Task to carry out: Send back the data below exactly. Drop every picture.

= = =

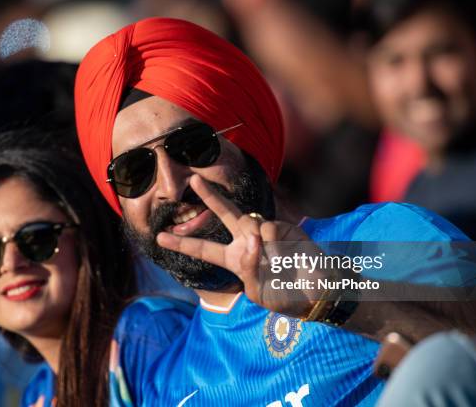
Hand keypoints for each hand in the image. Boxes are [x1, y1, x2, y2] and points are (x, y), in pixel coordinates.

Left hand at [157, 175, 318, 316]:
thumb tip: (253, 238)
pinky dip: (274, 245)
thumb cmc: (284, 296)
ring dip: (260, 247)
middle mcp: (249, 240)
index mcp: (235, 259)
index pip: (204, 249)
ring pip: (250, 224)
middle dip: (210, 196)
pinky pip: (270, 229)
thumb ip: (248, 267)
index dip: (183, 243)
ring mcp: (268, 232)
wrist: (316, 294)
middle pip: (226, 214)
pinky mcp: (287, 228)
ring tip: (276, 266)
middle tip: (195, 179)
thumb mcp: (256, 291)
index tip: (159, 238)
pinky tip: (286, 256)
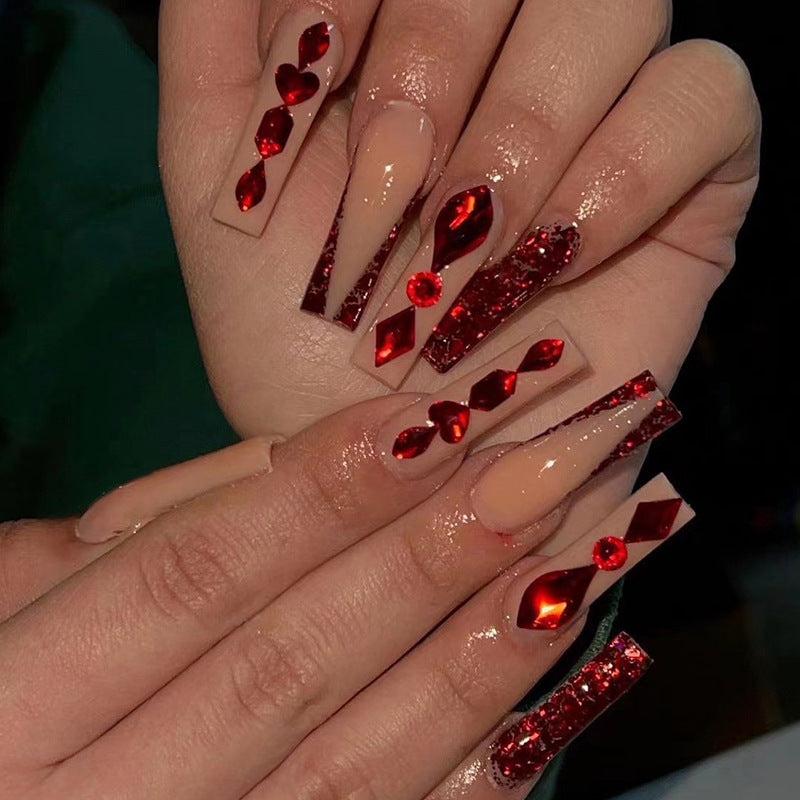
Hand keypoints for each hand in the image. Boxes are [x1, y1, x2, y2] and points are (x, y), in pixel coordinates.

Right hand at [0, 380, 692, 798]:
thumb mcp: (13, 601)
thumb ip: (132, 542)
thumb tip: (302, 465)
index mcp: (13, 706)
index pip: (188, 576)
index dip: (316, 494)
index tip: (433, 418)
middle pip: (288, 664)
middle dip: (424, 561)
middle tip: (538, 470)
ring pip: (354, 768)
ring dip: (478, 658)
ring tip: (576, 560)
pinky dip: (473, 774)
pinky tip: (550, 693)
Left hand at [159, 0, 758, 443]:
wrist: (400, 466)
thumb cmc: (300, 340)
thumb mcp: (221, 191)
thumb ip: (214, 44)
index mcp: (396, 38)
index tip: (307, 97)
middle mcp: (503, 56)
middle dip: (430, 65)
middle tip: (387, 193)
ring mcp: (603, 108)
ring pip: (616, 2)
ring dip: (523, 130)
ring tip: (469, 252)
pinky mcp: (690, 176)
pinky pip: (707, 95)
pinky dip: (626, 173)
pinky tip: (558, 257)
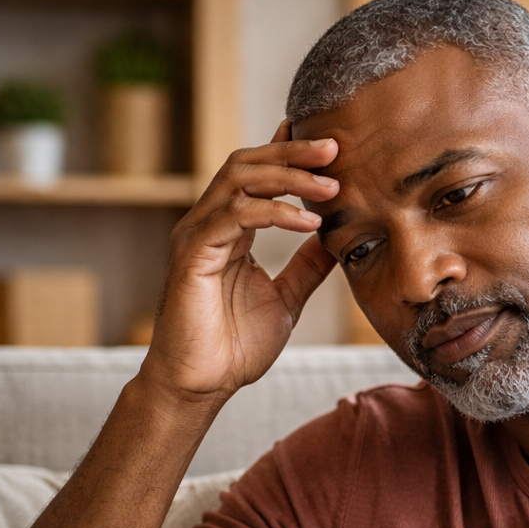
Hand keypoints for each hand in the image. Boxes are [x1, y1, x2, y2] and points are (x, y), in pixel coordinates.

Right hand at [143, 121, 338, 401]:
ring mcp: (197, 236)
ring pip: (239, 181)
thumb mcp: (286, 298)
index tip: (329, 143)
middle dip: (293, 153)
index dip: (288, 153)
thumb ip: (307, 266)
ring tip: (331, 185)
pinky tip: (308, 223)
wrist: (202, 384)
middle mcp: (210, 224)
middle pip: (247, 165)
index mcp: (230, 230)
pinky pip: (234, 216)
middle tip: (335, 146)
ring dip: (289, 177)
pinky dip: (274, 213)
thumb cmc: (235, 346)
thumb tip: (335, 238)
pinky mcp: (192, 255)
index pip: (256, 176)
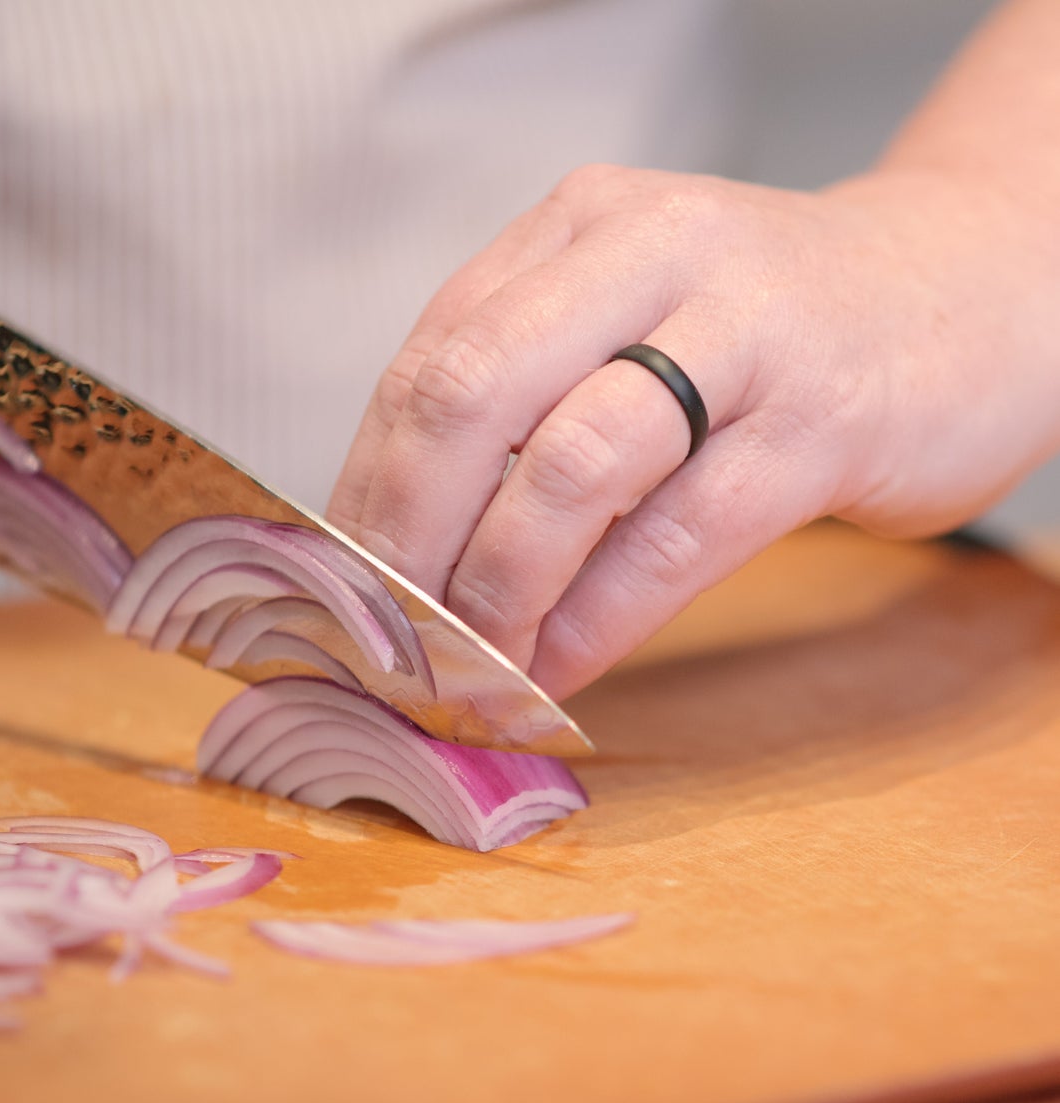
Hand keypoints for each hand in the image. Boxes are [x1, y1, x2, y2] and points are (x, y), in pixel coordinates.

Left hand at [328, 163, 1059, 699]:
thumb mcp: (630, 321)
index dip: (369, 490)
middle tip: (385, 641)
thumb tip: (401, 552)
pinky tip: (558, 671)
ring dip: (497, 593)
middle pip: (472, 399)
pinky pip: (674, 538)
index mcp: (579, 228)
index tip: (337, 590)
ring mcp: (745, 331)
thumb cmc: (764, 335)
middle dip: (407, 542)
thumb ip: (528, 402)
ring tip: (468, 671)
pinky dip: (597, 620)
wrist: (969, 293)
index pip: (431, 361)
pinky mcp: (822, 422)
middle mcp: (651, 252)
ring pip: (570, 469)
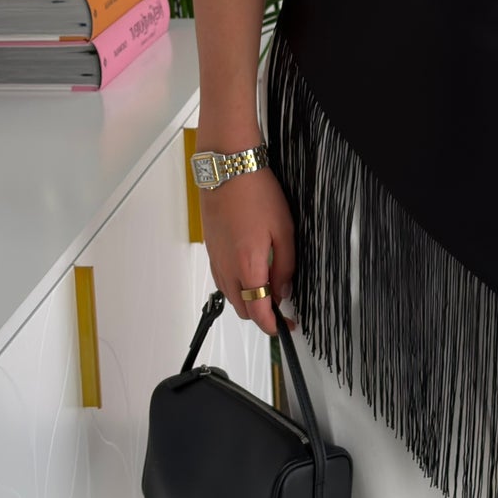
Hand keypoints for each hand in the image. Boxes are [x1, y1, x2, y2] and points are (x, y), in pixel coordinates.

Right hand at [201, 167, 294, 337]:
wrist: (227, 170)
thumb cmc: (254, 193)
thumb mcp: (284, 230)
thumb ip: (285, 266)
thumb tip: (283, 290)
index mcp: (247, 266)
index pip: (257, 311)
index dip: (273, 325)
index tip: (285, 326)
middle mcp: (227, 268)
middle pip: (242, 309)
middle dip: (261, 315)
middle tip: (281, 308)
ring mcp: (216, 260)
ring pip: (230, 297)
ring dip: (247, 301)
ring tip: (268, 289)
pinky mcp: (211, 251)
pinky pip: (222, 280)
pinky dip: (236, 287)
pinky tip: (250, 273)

= = =

Exercise result:
Hand keypoints for each hand in the image. Boxes are [x1, y1, x2, y2] and points are (x, y), in pixel coordinates.

Left hand at [157, 175, 318, 316]:
thumb tip: (253, 238)
pinky dip: (274, 245)
thumb cmc: (284, 296)
ring dip: (260, 247)
middle mcp: (249, 240)
index mcp: (235, 259)
index pip: (204, 249)
ring pip: (250, 224)
middle dip: (210, 196)
pinky pip: (270, 229)
thumb ip: (248, 267)
index dip: (183, 243)
ring mcp: (268, 232)
wrist: (316, 294)
middle pip: (226, 214)
pinky mcp: (287, 228)
ring tip: (276, 266)
middle tip: (195, 179)
thumb mcp: (256, 291)
index tip: (159, 238)
pinky tip: (286, 256)
Hand keypoints for each hand in the image. Boxes are [x1, y1, x2, y2] and points are (x, y), in pixel coordinates.

Right hand at [0, 380, 692, 798]:
thumb mcp: (13, 601)
thumb ip: (132, 542)
thumb tip: (302, 465)
index mcp: (13, 706)
index pip: (188, 576)
index dip: (316, 494)
index tip: (433, 418)
middle pip: (288, 664)
middle dip: (424, 561)
middle tip: (538, 470)
ring pip: (354, 768)
ring dip: (478, 658)
ring tip: (576, 560)
pinky dip: (473, 774)
pinky tip: (550, 693)
Left hand at [159, 0, 758, 443]:
wrist: (400, 466)
thumb cmc: (300, 340)
thumb mcp: (221, 191)
thumb ip: (214, 44)
index mcp: (396, 38)
index tip: (307, 97)
middle mcp: (503, 56)
middle dip: (430, 65)
middle tip: (387, 193)
ring mcp: (603, 108)
ring pip: (616, 2)
ring dip: (523, 130)
ring tip: (469, 252)
pinky mcp: (690, 176)
pinky pip: (707, 95)
pinky dip: (626, 173)
pinky tip: (558, 257)
Hand keypoints for each hand in the image. Boxes are [x1, y1, x2, y2] and points are (x, y), in pixel coordinates.

Right hand at [143, 121, 338, 401]:
ring mcp: (197, 236)
ring pip: (239, 181)
thumb mcp: (286, 298)
index tip: (329, 143)
middle dip: (293, 153)
index dip: (288, 153)
thumb ip: (307, 266)
ring tip: (331, 185)
pinky tip: (308, 223)
wrist: (202, 384)
middle mcp: (210, 224)
middle pip: (247, 165)
index mcp: (230, 230)
pinky pip: (234, 216)
middle tip: (335, 146)
ring dip: (289, 177)
pinky dip: (274, 213)
thumb cmc: (235, 346)
thumb tip: (335, 238)
pinky mcp: (192, 255)
index pip: (256, 176)
Hand keypoints for each hand in the image. Boxes are [x1, y1, x2, y2] and points are (x, y), in pixel coordinates.

Left hand at [328, 163, 1059, 699]:
thumb mcp: (630, 321)
index dip: (369, 490)
middle tip: (385, 641)
thumb tip: (401, 552)
pinky tip: (558, 671)
ring dip: (497, 593)
middle pip: (472, 399)
pinky pip: (674, 538)
index mcp: (579, 228)
index tip: (337, 590)
ring mcp: (745, 331)
thumb cmc: (764, 335)
middle dip: (407, 542)
thumb ip: (528, 402)
ring tip: (468, 671)
pinky dip: (597, 620)
wrist: (969, 293)
index pip: (431, 361)
pinky mcp: (822, 422)
middle mcp: (651, 252)
ring pip: (570, 469)
Hand keypoints for each hand in the image. Boxes are [x1, y1, x2, y2] and points are (x, y), in pixel coordinates.

Right hand at [201, 167, 294, 337]:
wrist: (227, 170)
thumb cmc: (254, 193)
thumb mcp: (284, 230)
thumb ip: (285, 266)
thumb tip: (283, 290)
index mcp: (247, 266)
index pip: (257, 311)
index dip: (273, 325)
index tip: (285, 326)
middle mcp: (227, 268)
middle pip: (242, 309)
middle dip: (261, 315)
middle tip: (281, 308)
ring mcp: (216, 260)
ring pip: (230, 297)
ring dip: (247, 301)
ring tip: (268, 289)
pinky mcp: (211, 251)
pinky pip: (222, 280)
pinky dip: (236, 287)
pinky tip: (250, 273)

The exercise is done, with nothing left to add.